◆ EXTRAIT CHOISI:
+++

Le joli mai de Gilles Caron et l’histoire du négatif 8067 : Philippe Rochot

Le visiteur est accueilli par le célèbre lanceur de pavé qui affronte seul une rangée de CRS. Le tirage est grandeur nature et n’a rien perdu de son piqué original. L’image est connue; elle fait partie des clichés historiques de mai 68 qui nous ramènent souvent au même auteur: Gilles Caron.

Nanterre: fermeture de l’Université: mai 1968.

L’exposition qui lui est consacrée à la Mairie de Paris pour les 50 ans de mai 68 va pourtant au delà des clichés connus. Je retiens d’abord la demarche de la réalisatrice de “Nuit Debout”, Mariana Otero qui nous livre la genèse de la fameuse photo de Daniel Cohn-Bendit défiant du regard un CRS en faction devant la Sorbonne. Elle a eu la bonne idée de partir de la planche contact de cette séquence et du négatif 8067 pour remonter le fil des 15 clichés qui ont conduit à cette photo que nous avons tous en tête quand on parle de mai 68.

+++

◆ DONNÉES RECUEILLIES:
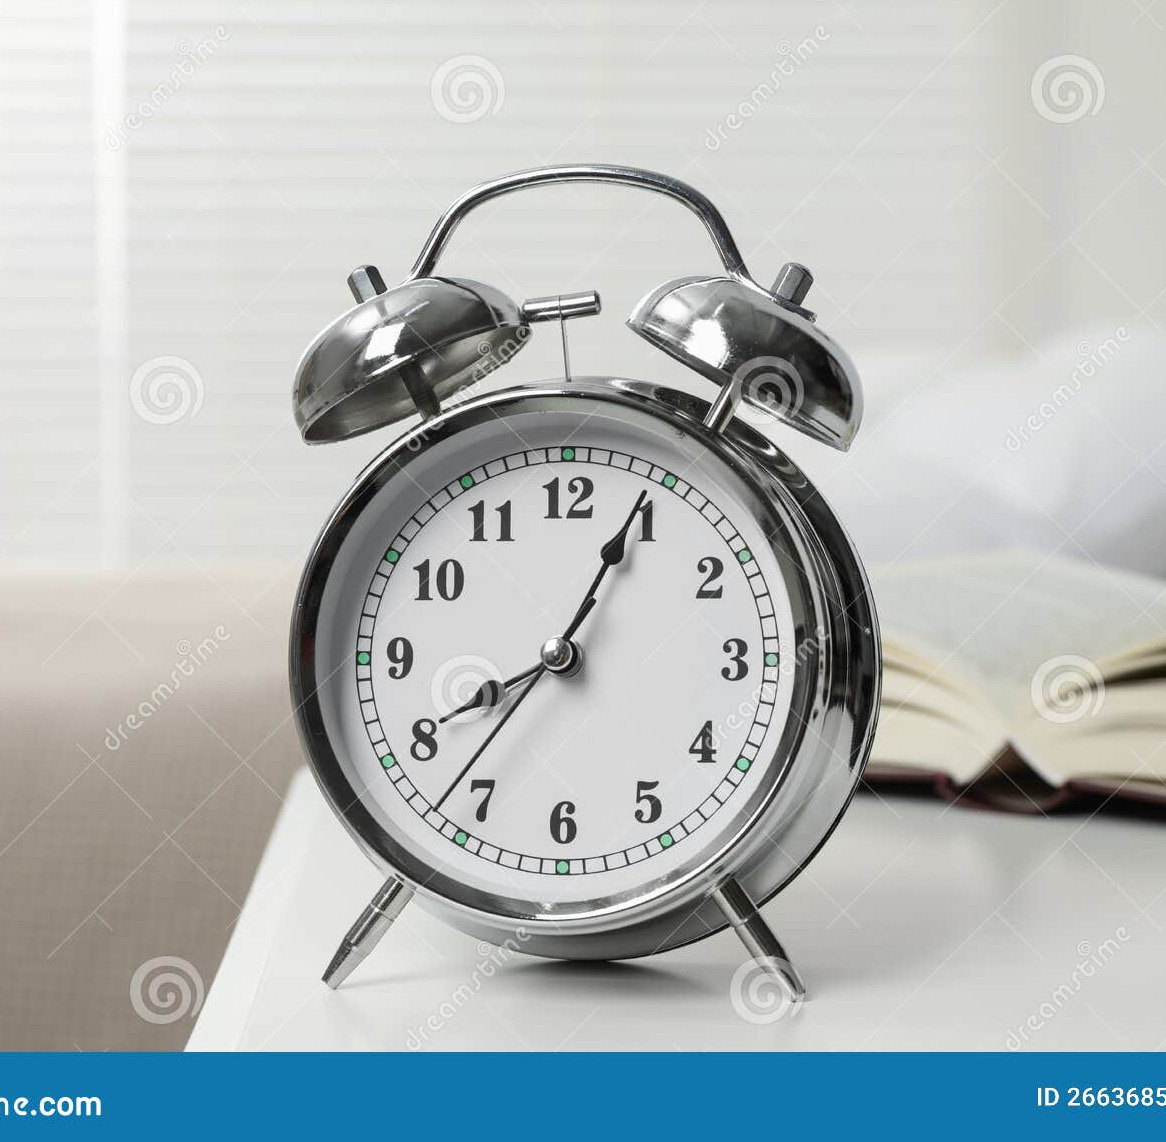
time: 8:04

+++

◆ CONSIGNES:
a - Recopiez le passage de l'extrait choisi qui commence par « Le joli mai » et se termine par « auteur: Gilles Caron. », en substituant « lanceur de pierre » à « lanceur de pavé ».
b - Dans l'extrait choisi, présentez sous forme de liste le paragraphe qui débute par « L'exposition qui lui est consacrée » en conservant ses faits essentiels.

◆ RÉPONSES AUX CONSIGNES:
a -
Le joli mai de Gilles Caron et l’histoire du négatif 8067 : Philippe Rochot

Le visiteur est accueilli par le célèbre lanceur de pierre qui affronte seul une rangée de CRS. Le tirage est grandeur nature et n’a rien perdu de son piqué original. L’image est connue; elle fait partie des clichés historiques de mai 68 qui nous ramènent souvent au même auteur: Gilles Caron.

b -
- L'exposition consacrée à Gilles Caron à la Mairie de Paris, pour les 50 ans de mai 68, dépasse les clichés connus.
- La réalisatrice de « Nuit Debout », Mariana Otero, y retrace la genèse de la photo de Daniel Cohn-Bendit défiant du regard un CRS en faction devant la Sorbonne.
- Elle part de la planche contact de cette séquence et du négatif 8067.
- Elle remonte ainsi le fil des 15 clichés qui ont conduit à cette photo associée à mai 68.